Skip to content

Day 153 — Signals & graceful shutdown

Month 6 · Week 2 · ⬅ Day 152 · Day 154 ➡ · Journal index

🎯 Learning Objective

Catch OS termination signals and drain an HTTP server cleanly: stop accepting new connections, let in-flight requests finish within a deadline, then exit.

📚 Topics

  • signal.NotifyContext; SIGINT vs SIGTERM vs SIGKILL
  • http.Server.Shutdown(ctx), http.ErrServerClosed, bounded drain
  • errors.Is for sentinel errors; per-request r.Context()

📖 Reading / Sources

📝 Notes

  • signal.NotifyContext(parent, sigs...) returns a context cancelled when one of the signals arrives, plus a stop() to release the handler. Cleaner than the channel form for the common "cancel on signal" case → [[signals]].
  • SIGTERM is the polite "please stop" sent by docker stop and Kubernetes; SIGINT is Ctrl-C. SIGKILL (9) cannot be caught — it's the hammer after the grace period. So handle SIGINT/SIGTERM and finish fast → [[graceful-shutdown]].
  • Run srv.ListenAndServe() in a goroutine so main can block on the signal context. On a clean shutdown it returns the sentinel http.ErrServerClosed — check it with errors.Is; it is not a failure.
  • srv.Shutdown(ctx) closes listeners immediately (no new conns), then waits for active requests to return. Bound it with context.WithTimeout; if the deadline passes, Shutdown returns context.DeadlineExceeded and stragglers are dropped → [[bounded-drain]].
  • Make the drain deadline shorter than the platform's kill grace (K8s terminationGracePeriodSeconds, default 30s) so you exit voluntarily before SIGKILL.
  • Shutdown does not close hijacked or idle-WebSocket connections. Long-lived streams need their own cancellation (propagate the shutdown context, or srv.Close() as a last resort).
  • Each handler has r.Context(), cancelled when the client disconnects or the server shuts down — long handlers should select on it to bail early.
  • Order on shutdown: stop intake → drain HTTP → then close DB pools, flush logs/metrics, etc.

💻 Code Examples

ctx, stop := signal.NotifyContext(context.Background(), syscall.SIGINT, syscall.SIGTERM)
defer stop()

srv := &http.Server{Addr: ":8080", Handler: mux}
go func() { srvErr <- srv.ListenAndServe() }() // ErrServerClosed on clean stop

select {
case err := <-srvErr:
    if !errors.Is(err, http.ErrServerClosed) {
        log.Fatalf("server failed: %v", err)
    }
case <-ctx.Done(): // signal arrived
    shutdownCtx, cancel := context.WithTimeout(context.Background(), 10*time.Second)
    defer cancel()
    if err := srv.Shutdown(shutdownCtx); err != nil { // drains in-flight reqs
        log.Fatalf("forced shutdown: %v", err)
    }
}

Full code: examples/month-06/graceful/main.go · Run: go run ./examples/month-06/graceful then press Ctrl-C

🏋️ Exercises / Practice

Exercise Status Link
In-flight tracker that drains within a context deadline exercises/month-06/week-2/drain

🐛 Mistakes Made

  • Treated http.ErrServerClosed as a fatal error and log.Fatal'd on every clean shutdown. Wrapped the check in errors.Is so the sentinel is expected.
  • Called srv.Shutdown(context.Background()) with no timeout; one stuck handler hung shutdown forever until SIGKILL. Added context.WithTimeout.

❓ Open Questions

  • How do I drain WebSocket/SSE connections that Shutdown ignores? (Propagate the shutdown context into each long-lived handler and close on cancel; srv.Close() is the blunt fallback.)

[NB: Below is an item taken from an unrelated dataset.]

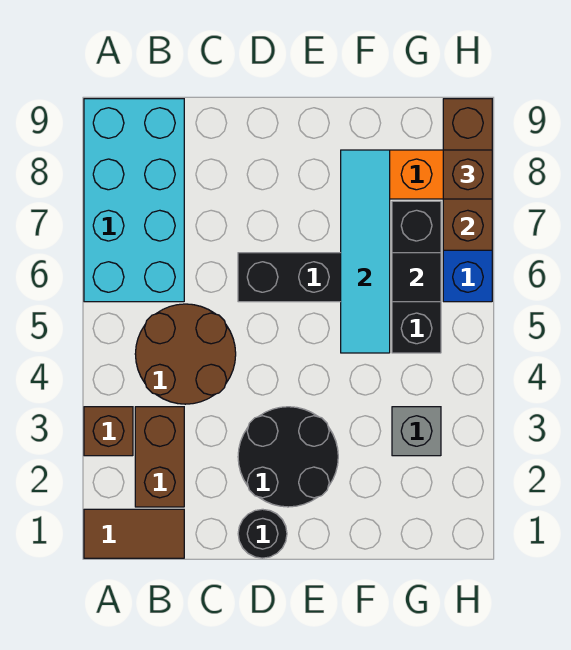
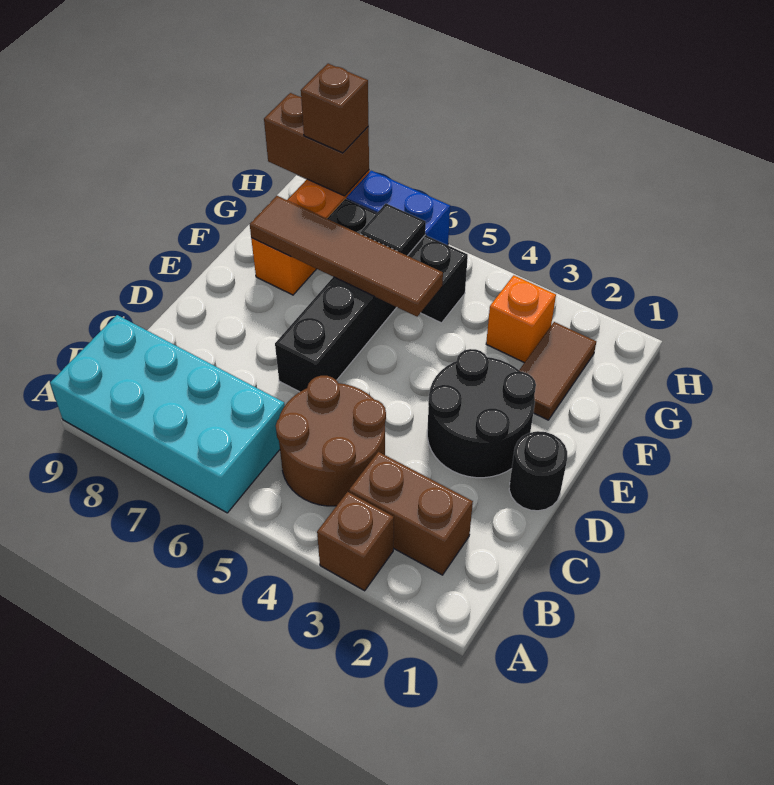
brown 1x2 tile [84,509,184,558] -> brown 1x2 tile moved to [519,322,596,420]
cyan 1x4 tile [341,150,390,353] -> brown 1x4 tile [250,196,443,317]
grey 1x1 brick [392,407,441,456] -> orange 1x1 brick [486,275,556,363]
brown 1x3 brick [443,99,492,250] -> brown 1x2 brick [264,93,369,196]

🧠 Active Recall (answer without looking)

  1. Q: After srv.ListenAndServe() returns following a clean Shutdown, what error do you get and how should you treat it?
    A

http.ErrServerClosed. It's the expected sentinel for a graceful stop — match it with errors.Is and do NOT treat it as a failure. 2. Q: Why bound srv.Shutdown with a timeout context, and what happens when the deadline passes?

A

A hung handler would otherwise block shutdown forever. With a timeout, Shutdown returns context.DeadlineExceeded once the deadline passes, abandoning stragglers so the process can exit before SIGKILL.

🪶 Feynman Reflection

Graceful shutdown is closing a shop: lock the front door so no new customers enter (close listeners), let the people already inside finish checking out (drain in-flight requests), but if someone won't leave within ten minutes, turn off the lights anyway (deadline). SIGKILL is the landlord cutting the power — you can't argue with it, so leave first.

🕳️ Knowledge Gaps

  • Coordinating shutdown across many subsystems (errgroup-style) — capstone material.

✅ Summary

I can convert SIGINT/SIGTERM into a cancelled context, drain an HTTP server with a bounded Shutdown, and distinguish the ErrServerClosed sentinel from real failures.

⏭️ Next Steps / Prep for Tomorrow

  • Day 154: week review + active recall across the whole production/observability week.

Time spent Difficulty Confidence
95 min 🟦🟦⬜⬜⬜ 🟦🟦🟦🟦⬜

Suggested commit: docs(journal): signals & graceful shutdown (day 153)